> [TASK REQUIREMENTS]: Transcribe the data exactly. Leave nothing out.

> [ENTRIES SHOWN]:
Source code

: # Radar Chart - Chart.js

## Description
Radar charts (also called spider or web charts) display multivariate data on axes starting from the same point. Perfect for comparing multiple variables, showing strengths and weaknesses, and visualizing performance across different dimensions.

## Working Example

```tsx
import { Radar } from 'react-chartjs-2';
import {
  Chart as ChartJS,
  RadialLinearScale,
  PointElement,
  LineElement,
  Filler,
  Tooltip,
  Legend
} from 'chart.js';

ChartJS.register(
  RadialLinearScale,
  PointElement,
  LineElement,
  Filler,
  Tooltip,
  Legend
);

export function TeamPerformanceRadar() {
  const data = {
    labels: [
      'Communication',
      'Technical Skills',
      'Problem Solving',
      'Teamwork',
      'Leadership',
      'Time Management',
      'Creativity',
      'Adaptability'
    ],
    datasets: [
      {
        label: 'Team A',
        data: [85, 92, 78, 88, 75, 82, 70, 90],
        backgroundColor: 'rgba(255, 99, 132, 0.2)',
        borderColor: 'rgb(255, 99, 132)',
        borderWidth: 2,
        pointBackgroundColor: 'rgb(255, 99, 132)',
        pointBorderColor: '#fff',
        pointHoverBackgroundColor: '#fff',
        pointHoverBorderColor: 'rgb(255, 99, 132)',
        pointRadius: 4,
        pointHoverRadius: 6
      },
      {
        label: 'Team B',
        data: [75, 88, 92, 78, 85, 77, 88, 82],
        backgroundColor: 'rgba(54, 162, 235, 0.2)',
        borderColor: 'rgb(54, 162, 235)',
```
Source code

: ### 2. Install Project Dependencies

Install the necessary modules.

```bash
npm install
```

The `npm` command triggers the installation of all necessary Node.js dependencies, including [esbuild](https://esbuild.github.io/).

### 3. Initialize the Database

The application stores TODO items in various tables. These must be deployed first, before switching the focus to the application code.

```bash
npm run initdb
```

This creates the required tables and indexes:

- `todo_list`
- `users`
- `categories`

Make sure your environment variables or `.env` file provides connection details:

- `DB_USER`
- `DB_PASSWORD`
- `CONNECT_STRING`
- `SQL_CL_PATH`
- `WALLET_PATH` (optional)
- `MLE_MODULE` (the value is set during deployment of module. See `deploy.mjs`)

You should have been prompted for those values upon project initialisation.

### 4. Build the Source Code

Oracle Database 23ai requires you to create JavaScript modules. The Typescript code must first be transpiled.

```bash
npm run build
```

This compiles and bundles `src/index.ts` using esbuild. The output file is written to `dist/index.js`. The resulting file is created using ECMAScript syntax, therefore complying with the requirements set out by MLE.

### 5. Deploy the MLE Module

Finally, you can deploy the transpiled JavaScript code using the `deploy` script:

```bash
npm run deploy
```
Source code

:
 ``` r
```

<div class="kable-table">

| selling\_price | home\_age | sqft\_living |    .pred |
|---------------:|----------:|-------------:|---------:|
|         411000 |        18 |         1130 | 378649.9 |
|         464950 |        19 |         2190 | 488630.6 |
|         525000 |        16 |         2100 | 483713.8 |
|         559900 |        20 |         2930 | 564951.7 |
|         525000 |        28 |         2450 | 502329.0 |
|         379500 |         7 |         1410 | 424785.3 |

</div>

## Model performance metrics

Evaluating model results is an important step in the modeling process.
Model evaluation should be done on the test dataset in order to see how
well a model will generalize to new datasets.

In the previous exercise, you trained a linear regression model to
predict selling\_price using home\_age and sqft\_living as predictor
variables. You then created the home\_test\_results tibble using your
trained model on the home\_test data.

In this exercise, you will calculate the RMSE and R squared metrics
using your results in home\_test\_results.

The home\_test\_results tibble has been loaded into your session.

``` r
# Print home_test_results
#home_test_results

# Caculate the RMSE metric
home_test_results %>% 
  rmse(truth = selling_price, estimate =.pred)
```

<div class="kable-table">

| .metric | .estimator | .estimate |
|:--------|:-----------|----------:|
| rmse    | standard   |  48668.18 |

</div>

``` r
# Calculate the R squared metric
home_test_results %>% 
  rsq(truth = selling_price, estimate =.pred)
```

> [COMPLETED TASK]:
Source code

: # Radar Chart - Chart.js

## Description
Radar charts (also called spider or web charts) display multivariate data on axes starting from the same point. Perfect for comparing multiple variables, showing strengths and weaknesses, and visualizing performance across different dimensions.

## Working Example

```tsx
import { Radar } from 'react-chartjs-2';
import {
  Chart as ChartJS,
  RadialLinearScale,
  PointElement,
  LineElement,
  Filler,
  Tooltip,
  Legend
} from 'chart.js';

ChartJS.register(
  RadialLinearScale,
  PointElement,
  LineElement,
  Filler,
  Tooltip,
  Legend
);

export function TeamPerformanceRadar() {
  const data = {
    labels: [
      'Communication',
      'Technical Skills',
      'Problem Solving',
      'Teamwork',
      'Leadership',
      'Time Management',
      'Creativity',
      'Adaptability'
    ],
    datasets: [
      {
        label: 'Team A',
        data: [85, 92, 78, 88, 75, 82, 70, 90],
        backgroundColor: 'rgba(255, 99, 132, 0.2)',
        borderColor: 'rgb(255, 99, 132)',
        borderWidth: 2,
        pointBackgroundColor: 'rgb(255, 99, 132)',
        pointBorderColor: '#fff',
        pointHoverBackgroundColor: '#fff',
        pointHoverBorderColor: 'rgb(255, 99, 132)',
        pointRadius: 4,
        pointHoverRadius: 6
      },
      {
        label: 'Team B',
        data: [75, 88, 92, 78, 85, 77, 88, 82],
        backgroundColor: 'rgba(54, 162, 235, 0.2)',
        borderColor: 'rgb(54, 162, 235)',
```
Source code

: ### 2. Install Project Dependencies

Install the necessary modules.

```bash
npm install
```

The `npm` command triggers the installation of all necessary Node.js dependencies, including [esbuild](https://esbuild.github.io/).

### 3. Initialize the Database

The application stores TODO items in various tables. These must be deployed first, before switching the focus to the application code.

```bash
npm run initdb
```

This creates the required tables and indexes:

- `todo_list`
- `users`
- `categories`

Make sure your environment variables or `.env` file provides connection details:

- `DB_USER`
- `DB_PASSWORD`
- `CONNECT_STRING`
- `SQL_CL_PATH`
- `WALLET_PATH` (optional)
- `MLE_MODULE` (the value is set during deployment of module. See `deploy.mjs`)

You should have been prompted for those values upon project initialisation.

### 4. Build the Source Code

Oracle Database 23ai requires you to create JavaScript modules. The Typescript code must first be transpiled.

```bash
npm run build
```

This compiles and bundles `src/index.ts` using esbuild. The output file is written to `dist/index.js`. The resulting file is created using ECMAScript syntax, therefore complying with the requirements set out by MLE.

### 5. Deploy the MLE Module

Finally, you can deploy the transpiled JavaScript code using the `deploy` script:

```bash
npm run deploy
```
Source code

:
 ``` r
```

<div class="kable-table">

| selling\_price | home\_age | sqft\_living |    .pred |
|---------------:|----------:|-------------:|---------:|
|         411000 |        18 |         1130 | 378649.9 |
|         464950 |        19 |         2190 | 488630.6 |
|         525000 |        16 |         2100 | 483713.8 |
|         559900 |        20 |         2930 | 564951.7 |
|         525000 |        28 |         2450 | 502329.0 |
|         379500 |         7 |         1410 | 424785.3 |

</div>

## Model performance metrics

Evaluating model results is an important step in the modeling process.
Model evaluation should be done on the test dataset in order to see how
well a model will generalize to new datasets.

In the previous exercise, you trained a linear regression model to
predict selling\_price using home\_age and sqft\_living as predictor
variables. You then created the home\_test\_results tibble using your
trained model on the home\_test data.

In this exercise, you will calculate the RMSE and R squared metrics
using your results in home\_test\_results.

The home\_test\_results tibble has been loaded into your session.

``` r
# Print home_test_results
#home_test_results

# Caculate the RMSE metric
home_test_results %>% 
  rmse(truth = selling_price, estimate =.pred)
```

<div class="kable-table">

| .metric | .estimator | .estimate |
|:--------|:-----------|----------:|
| rmse    | standard   |  48668.18 |

</div>

``` r
# Calculate the R squared metric
home_test_results %>% 
  rsq(truth = selling_price, estimate =.pred)
```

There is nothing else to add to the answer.